What Eszterhas Learned While Taking Photos for New on Earth

According to Eszterhas, harbour seals are not habituated to humans and are quite shy. She had to practice stealth photography to shoot them. (Photo: Suzi Eszterhas/New On Earth: Baby Animals in the Wild/courtesy of Earth Aware Editions) According to Eszterhas, harbour seals are not habituated to humans and are quite shy. She had to practice stealth photography to shoot them. (Photo: Suzi Eszterhas/New On Earth: Baby Animals in the Wild/courtesy of Earth Aware Editions)

Eszterhas said one of the lessons she’s learned while taking photos for New on Earth is not to go into a situation with any preconceived notions of how an animal is going to behave. They’re generally not going to behave in the manner you think they are, she said, because all animals are different. That doesn’t mean Eszterhas doesn’t arm herself with knowledge — she researches the behaviour of the species she’s going to cover before any shoot — but it does mean that she has an open mind and works to get to know each individual.

Over the years, Eszterhas has also learned to get more help from others with her shoots. Earlier in her career, she used to do everything alone, primarily because she was working on a shoestring budget. But now she can afford to hire trackers and guides, which she likes to do to help bring money into local economies and communities.

Eszterhas said she is now more careful and much more aware of her personal safety and surroundings when it comes to humans. She doesn’t make a lot of the same choices she made when she was younger.

The Biggest Threats to Animals in the Wild

An Adélie penguin chick in Antarctica in the process of molting, or losing its baby feathers. (Photo: Suzi Eszterhas/New On Earth: Baby Animals in the Wild/courtesy of Earth Aware Editions) An Adélie penguin chick in Antarctica in the process of molting, or losing its baby feathers. (Photo: Suzi Eszterhas/New On Earth: Baby Animals in the Wild/courtesy of Earth Aware Editions)

New on Earth provides a rare look into the lives of baby animals and their families in the wild. However, it’s important to remember that many of these animals are endangered and facing significant threats. Habitat loss, climate change, and poaching are the main struggles wild animals are facing, and we’re in the midst of a mass extinction event driven by human activity.
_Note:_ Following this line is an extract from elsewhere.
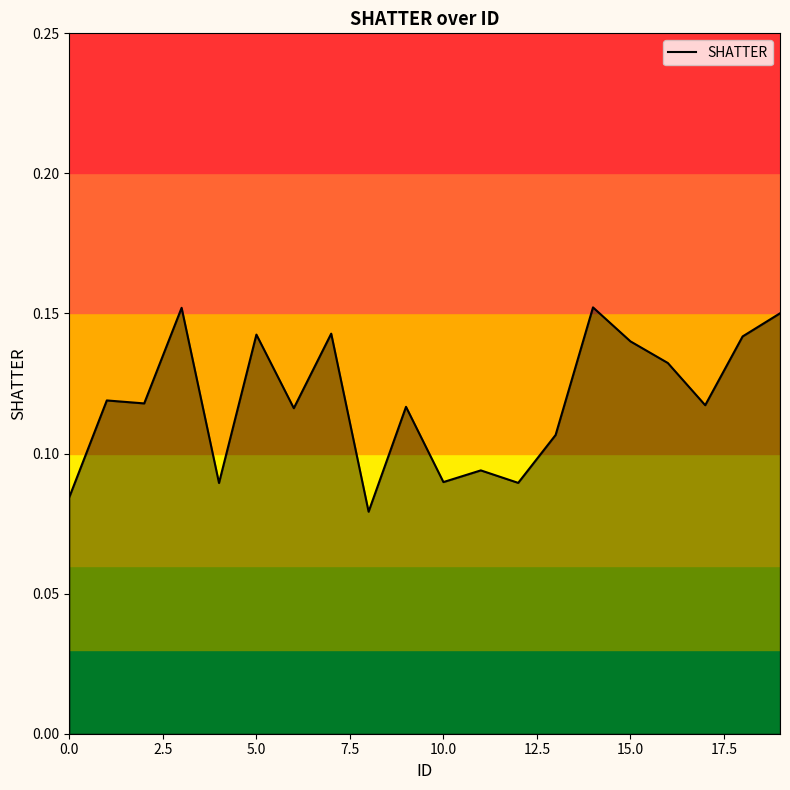

How many lines are shown in the chart?

1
Conservation plays a huge role in Eszterhas’ work, and almost every book she makes benefits a conservation organisation. Thirty per cent of the proceeds from New on Earth will benefit the Wildlife Conservation Network.

How to Help Animals

A Bornean orangutan and her two-and-a-half-year-old baby. (Photo: Suzi Eszterhas/New On Earth: Baby Animals in the Wild/courtesy of Earth Aware Editions) A Bornean orangutan and her two-and-a-half-year-old baby. (Photo: Suzi Eszterhas/New On Earth: Baby Animals in the Wild/courtesy of Earth Aware Editions)

Although many of us may live far away from the animals featured in New on Earth, it doesn’t mean we can’t make active choices to help protect them. Eszterhas said there are many choices people can make, such as living a greener life, which can mean driving your car less, walking more, and buying local organic produce. Another thing people can do is become an advocate for wildlife, she added, and educate others about the challenges facing certain species or host fundraisers to protect animals.
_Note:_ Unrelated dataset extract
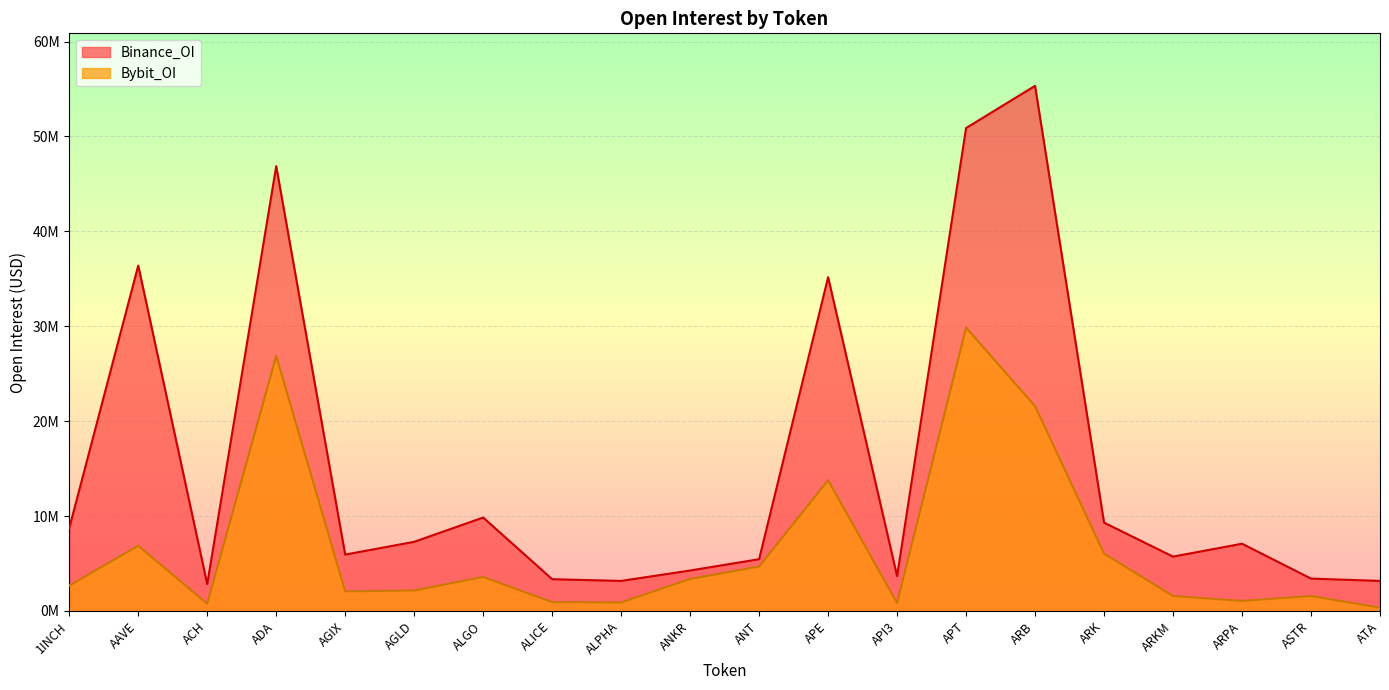

What is the greatest value displayed?

55329703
Voting also impacts wild animals, and people can all vote for politicians who are ready to implement policies to protect nature rather than destroy it. Eszterhas said fostering a connection with nature for younger generations is also key to ensuring we don’t end up losing even more of the natural world.

“I do believe the single greatest threat to the planet of all, even more than habitat loss, even more than climate change, is a disconnect with nature,” Eszterhas said. “I definitely think that we are missing the mark if we are not focused on connecting kids with nature.”